There wasn’t much enthusiasm amongst them, but they all went up to the roof again and began to jump off in a determined, desperate way till only Michael was left and the others were all down below grinning up at him calling, “Come on, Mike. What’s the matter with you?” Michael longed to jump down and be with them, but he remained on the edge of the roof, wetting his lips, with a silly grin on his face. It had not seemed such a long drop the first time. For a while they thought he was only kidding them, then they saw him clenching his fists, trying to count to ten and then jump, and when that failed, he tried to take a long breath and close his eyes.

  In a while they began to jeer; they were tired of waiting and it was getting on to dinnertime. “Come on, you’re yellow, you think we’re going to sit here all night?” They began to shout, and when he did not move they began to walk away, still jeering. “Who did this in the first place? What’s the matter with you guys?” he shouted.

  But for a long time he remained on the edge of the roof, staring unhappily and steadily at the ground. He remained all alone for nearly an hour while the sun, a great orange ball getting bigger and bigger, rolled slowly over the dray line beyond the lake. His clothes were wet from nervous sweating. At last he closed his eyes, slipped off the roof, fell heavily on the pile of sawdust and lay there a long time. There were no sounds in the yard; the workmen had gone home. As he lay there he wondered why he had been unable to move; and then he got up slowly and walked home feeling deeply ashamed and wanting to avoid everybody.
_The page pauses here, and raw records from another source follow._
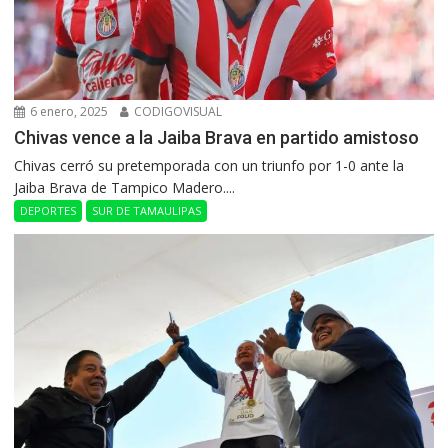
6 enero, 2025
CODIGOVISUAL
Chivas vence a la Jaiba Brava en partido amistoso
Chivas cerró su pretemporada con un triunfo por 1-0 ante la
Jaiba Brava de Tampico Madero....
DEPORTES
SUR DE TAMAULIPAS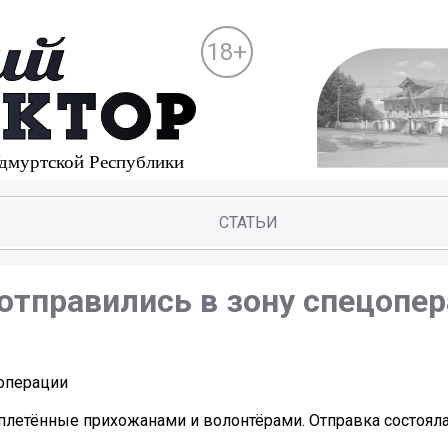
18+
СТАТЬИ
отправились в зону спецопе
цоперации
плетённые прихожанами и волонтёрами. Отправка состояла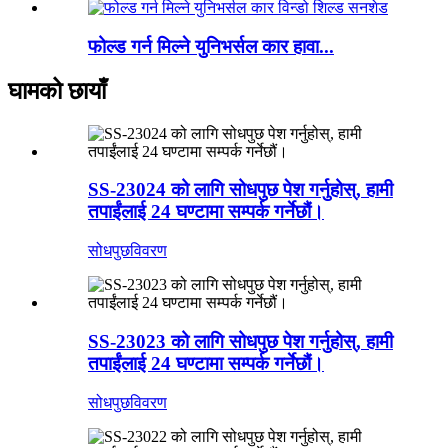
फोल्ड गर्न मिल्ने युनिभर्सल कार हावा...
घामको छायाँ
SS-23024 को लागि सोधपुछ पेश गर्नुहोस्, हामी
तपाईंलाई 24 घण्टामा सम्पर्क गर्नेछौं।
सोधपुछ
विवरण
SS-23023 को लागि सोधपुछ पेश गर्नुहोस्, हामी
तपाईंलाई 24 घण्टामा सम्पर्क गर्नेछौं।
सोधपुछ
विवरण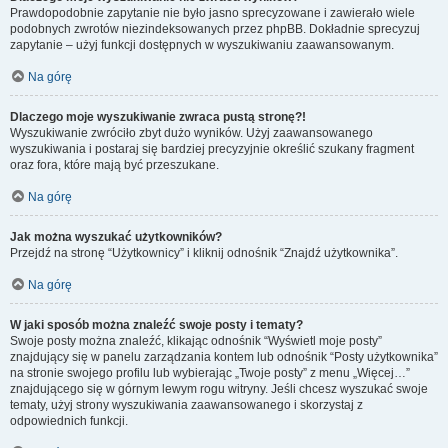
Prawdopodobnie zapytanie nie było jasno sprecyzowane i zawierało wiele
podobnych zwrotów niezindeksowanych przez phpBB. Dokładnie sprecyzuj
zapytanie – użyj funkcji dostępnych w wyszukiwaniu zaawansowanym.
Na górę
Dlaczego moje wyszukiwanie zwraca pustą stronę?!
Wyszukiwanie zwróciło zbyt dużo wyników. Użyj zaawansowanego
wyszukiwania i postaraj się bardziej precyzyjnie określić szukany fragment
oraz fora, które mają być przeszukane.
Na górę
Jak można wyszukać użytkowników?
Przejdź na stronę “Użytkownicy” i kliknij odnośnik “Znajdź użytkownika”.
Na górę
W jaki sposób można znaleźć swoje posty i tematy?
Swoje posty można znaleźć, klikając odnośnik “Wyświetl moje posty”
znajdujący się w panelu zarządzania kontem lub odnośnik “Posty użytkownika”
na stronie swojego profilu lub wybierając „Twoje posty” z menu „Więcej…”
znajdującego się w górnym lewym rogu witryny. Jeśli chcesz wyszukać swoje
tematy, użyj strony wyszukiwania zaawansowanego i skorzystaj z
odpowiednich funkcji.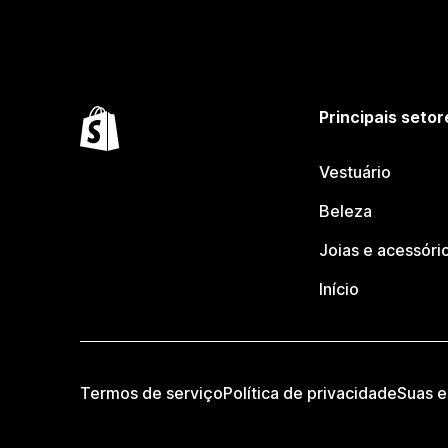
Principais setor
Vestuário
Beleza
Joias e acessóri
Início
Termos de serviço
Política de privacidade
Suas e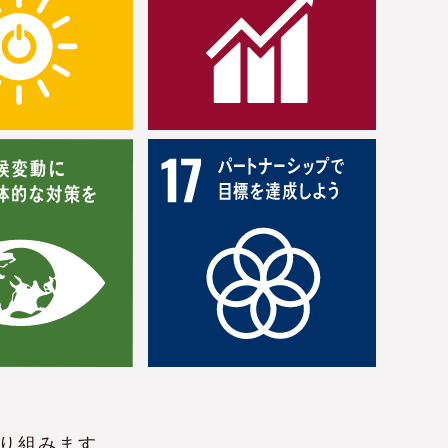
取り組みます。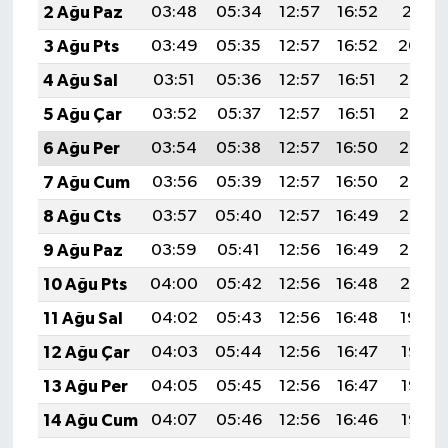
2 Ağu Paz
03:48
05:34
12:57
16:52
20:11
3 Ağu Pts
03:49
05:35
12:57
16:52
20:09
4 Ağu Sal
03:51
05:36
12:57
16:51
20:08
5 Ağu Çar
03:52
05:37
12:57
16:51
20:07
6 Ağu Per
03:54
05:38
12:57
16:50
20:06
7 Ağu Cum
03:56
05:39
12:57
16:50
20:05
8 Ağu Cts
03:57
05:40
12:57
16:49
20:03
9 Ağu Paz
03:59
05:41
12:56
16:49
20:02
10 Ağu Pts
04:00
05:42
12:56
16:48
20:01
11 Ağu Sal
04:02
05:43
12:56
16:48
19:59
12 Ağu Çar
04:03
05:44
12:56
16:47
19:58
13 Ağu Per
04:05
05:45
12:56
16:47
19:57
14 Ağu Cum
04:07
05:46
12:56
16:46
19:55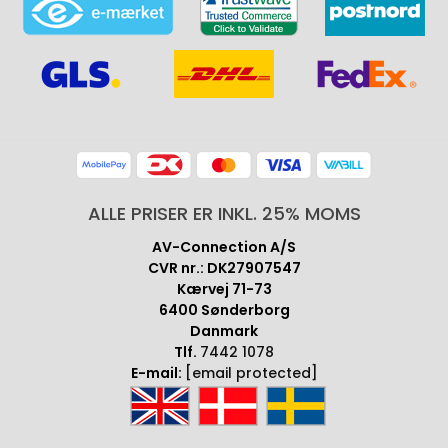
ALLE PRISER ER INKL. 25% MOMS
AV-Connection A/S
CVR nr.: DK27907547
Kærvej 71-73
6400 Sønderborg
Danmark
Tlf.
7442 1078
E-mail:
[email protected]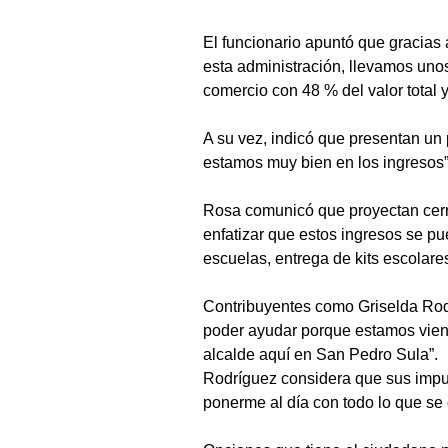
El funcionario apuntó que gracias 
esta administración, llevamos unos
comercio con 48 % del valor total 
A su vez, indicó que presentan un 
estamos muy bien en los ingresos”
Rosa comunicó que proyectan cerra
enfatizar que estos ingresos se pu
escuelas, entrega de kits escolare
Contribuyentes como Griselda Rodr
poder ayudar porque estamos viend
alcalde aquí en San Pedro Sula”.
Rodríguez considera que sus impue
ponerme al día con todo lo que se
  He was so late that his stepmother said to him sarcastically, “You’re big enough by this time surely to be able to get home in time for dinner. But if you won’t come home, you’d better try staying in tonight.” She was a well-built woman with a fair, soft skin and a little touch of gray in her hair and a patient smile. She was speaking now with a restrained, passionless severity, but Michael, with his dark face gloomy and sullen, hardly heard her; he was still seeing the row of grinning faces down below on the sawdust pile, and hearing them jeer at him.